Não é uma crise que, nos seus diversos episódios, tenha sido
simplesmente causada pela irresponsabilidade dos segmentos mais pobres da
população norte-americana na contracção de empréstimos à habitação; pela irresponsabilidade
fiscal dos governos da periferia europeia; ou sequer pela desregulação
financeira e pela explosão de bizantinos instrumentos derivados, por mais que
estes últimos amplifiquem o potencial destrutivo multiplicador dos momentos agudos da crise. Os empréstimos sub-prime norte-americanos e a dívida soberana da
periferia da zona euro são apenas os elos mais fracos nos quais ocorrem as
rupturas. Estamos realmente perante a crise de um modelo socioeconómico, a crise de um modo de regulação – pelo
que as tentativas a que assistimos de ultrapassá-la através de doses
reforçadas do mesmo receituário estão, necessariamente, votadas ao fracasso. O
problema é que este fracasso, pelo menos no curto e médio prazo, augura muito pouco de
positivo.
5 comentários:
De acordo e não deixa de ser extraordinária a forma como o debate centra-se numa suposta falência do estado social, ou a sua inevitável falência.
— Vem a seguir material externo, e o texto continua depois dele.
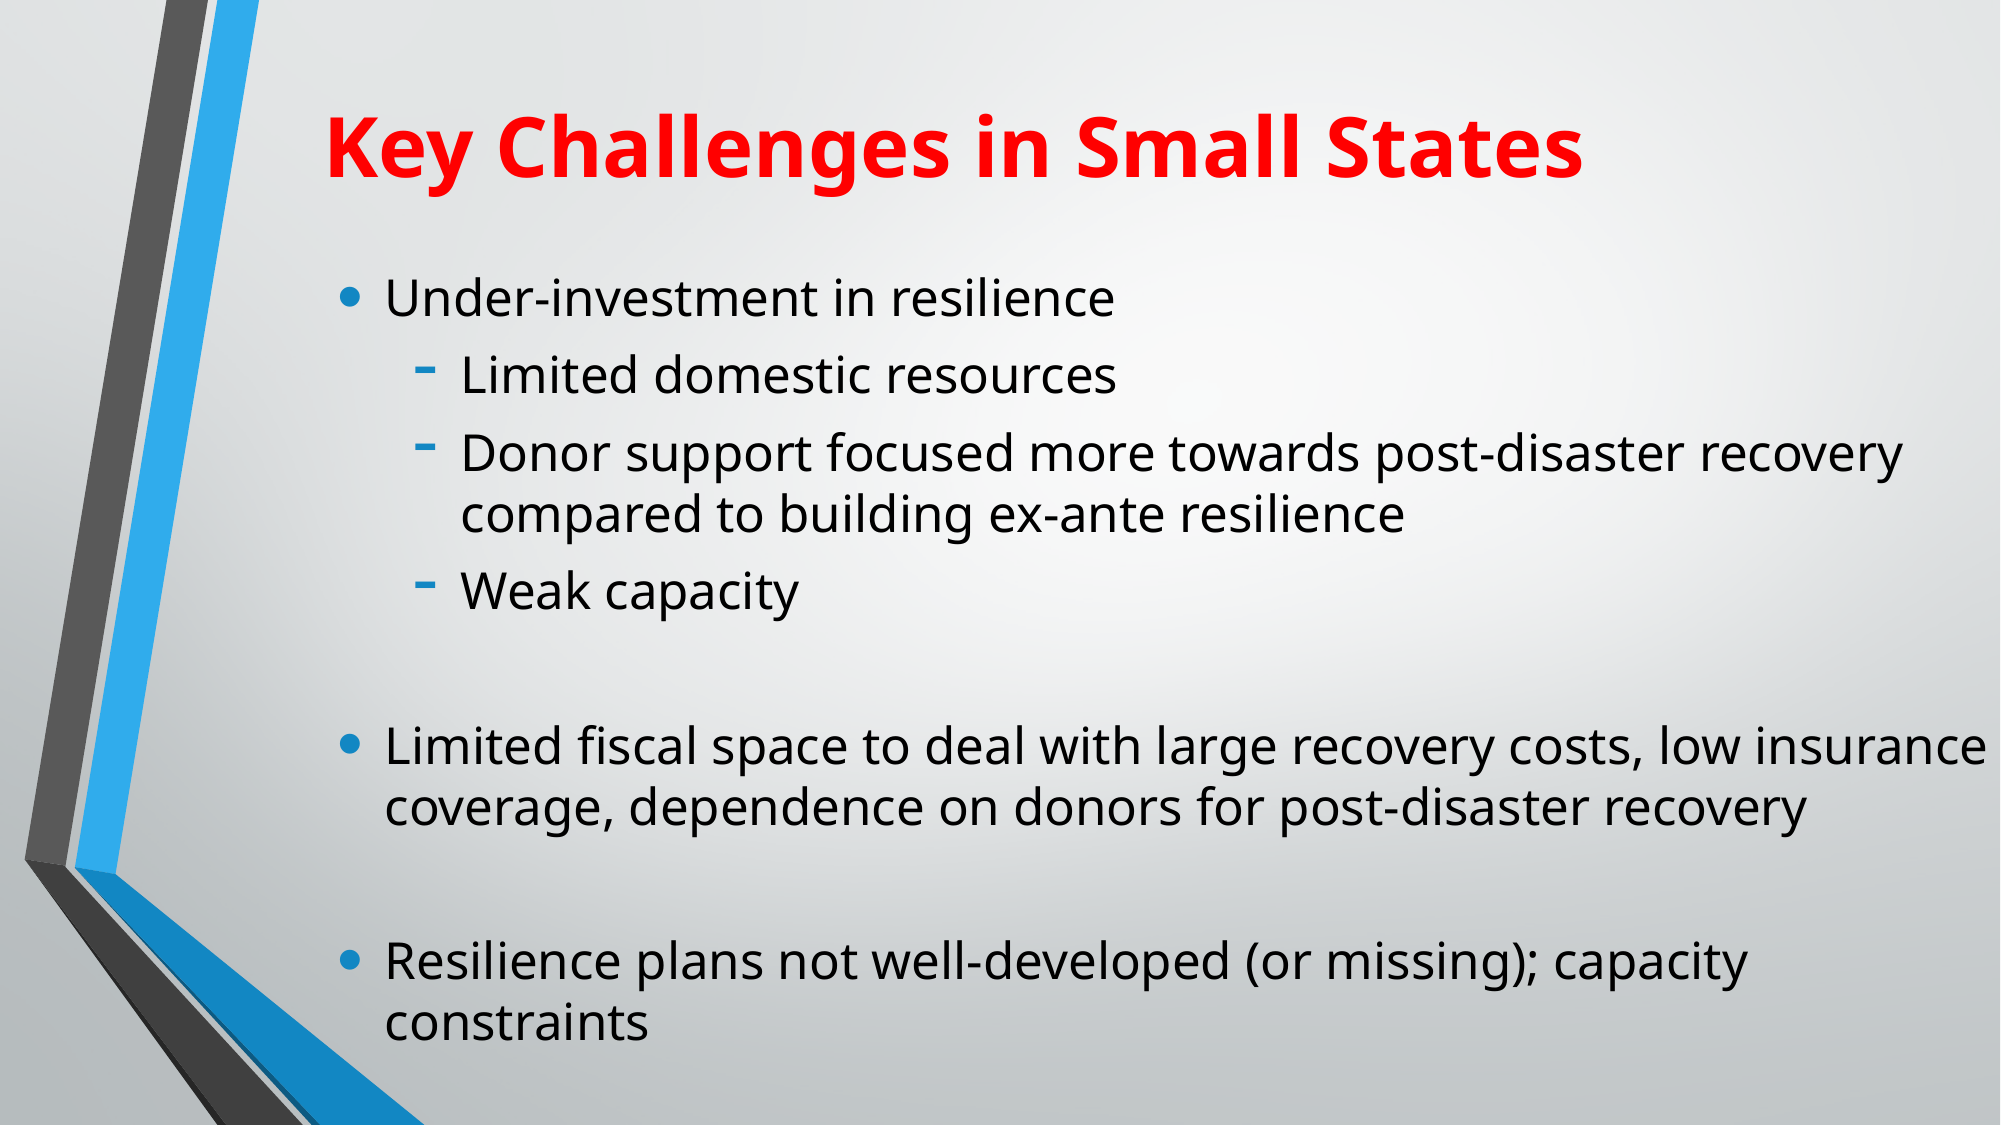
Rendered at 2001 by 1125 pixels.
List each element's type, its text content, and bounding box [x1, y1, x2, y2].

list Under-investment in resilience Limited domestic resources Donor support focused more towards post-disaster recovery compared to building ex-ante resilience Weak capacity Limited fiscal space to deal with large recovery costs, low insurance coverage, dependence on donors for post-disaster recovery Resilience plans not well-developed (or missing); capacity constraints Fragmented donor support [322, 258, 2000, 1125]
title Key Challenges in Small States [68, 0, 1863, 288]
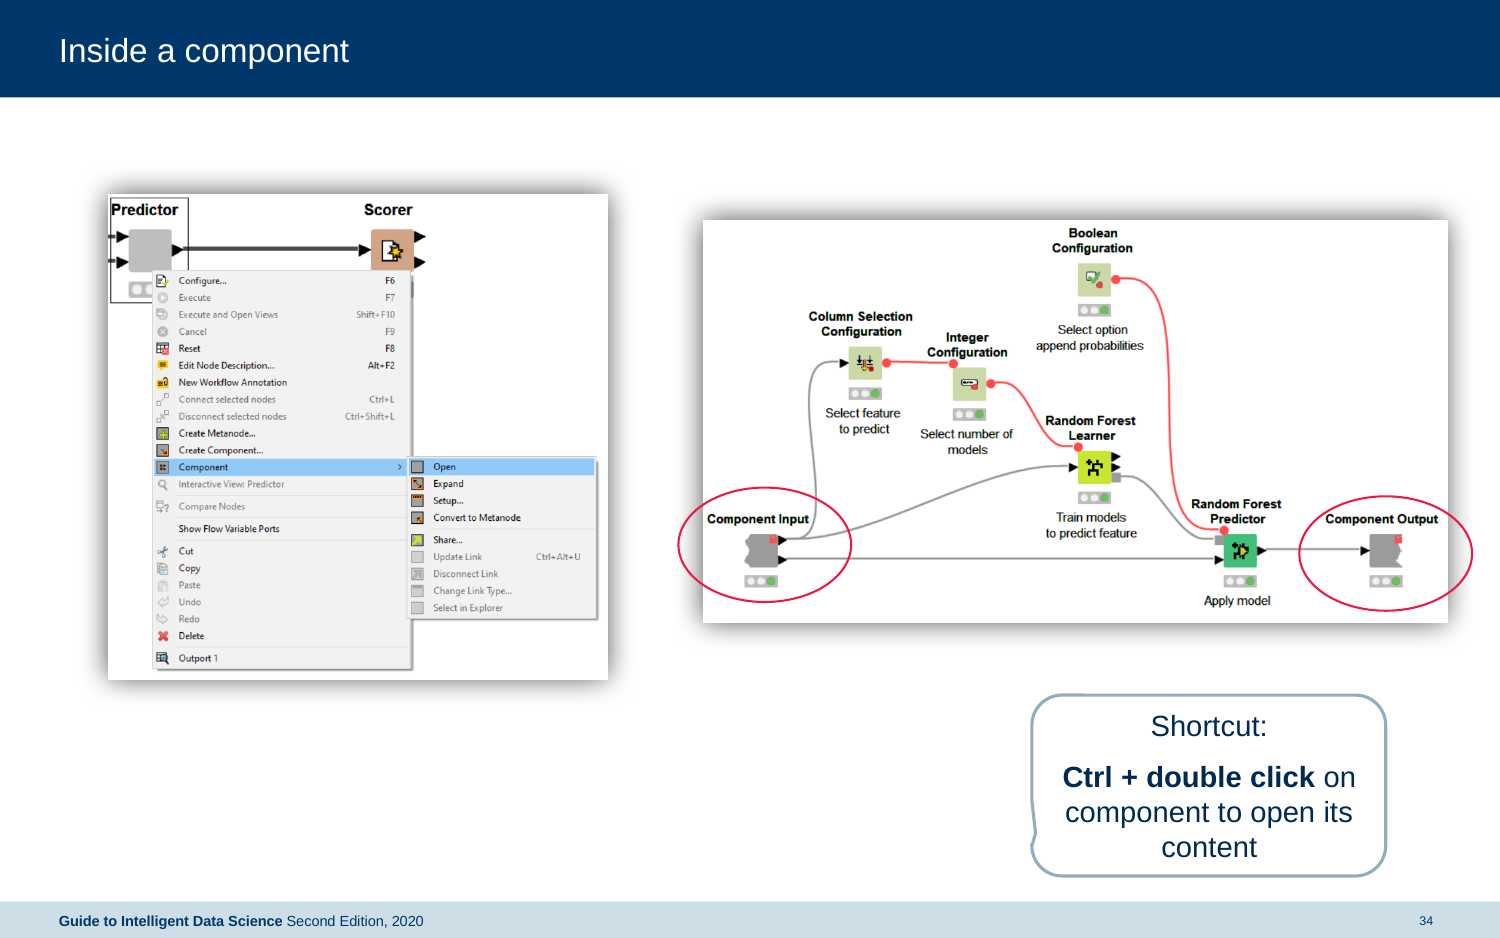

Como escreveu Pynchon: "If they can get you asking the wrong questions, they don't have to worry about answers."
http://novaordemglobal.blogspot.com/2011/12/o-fmi-estuprando-o-mundo-uma-nacao.html
Não há alternativas macroeconómicas nacionais. Em termos de um só país apenas o despojamento e a solidariedade podem funcionar.
A única alternativa macroeconómica é mundial e passa por regras mundiais ficasi e sociais unifomes. De outro modo, o capital, qual raposa voraz, passa pelos buracos do galinheiro e come as galinhas que estiverem mais a jeito.
Discutir soluções ao nível de Portugal ou mesmo da União Europeia é condenar estas economias à história da URSS (esta apenas caiu porque os seus sistemas sociais eram incompatíveis com o tipo de gestão económica que aí existia). Mesmo que a realidade econóimica da URSS e da Europa (e dos EUA) pareçam muito diferentes, elas têm algo em comum: salários médios e protecções sociais/regimes fiscais médios superiores às do resto do mundo.
Apenas com um verdadeiro Estado Social Mundial é possível ultrapassar esta situação em que os ricos do mundo são cada vez mais ricos à custa do empobrecimento da classe média e dos pobres de todo o mundo mas sobretudo dos países desenvolvidos.
Bom Ano!...
e bom trabalho.
Muito do que se passou decorre da inimputabilidade dos banqueiros protegidos pelo "moral hazard".
Tirem-lhe essa rede e terão o problema do sistema financeiro resolvido.
Não é fácil, pois não.
Mas é mais difícil se se continuar a atirar para alvos errados.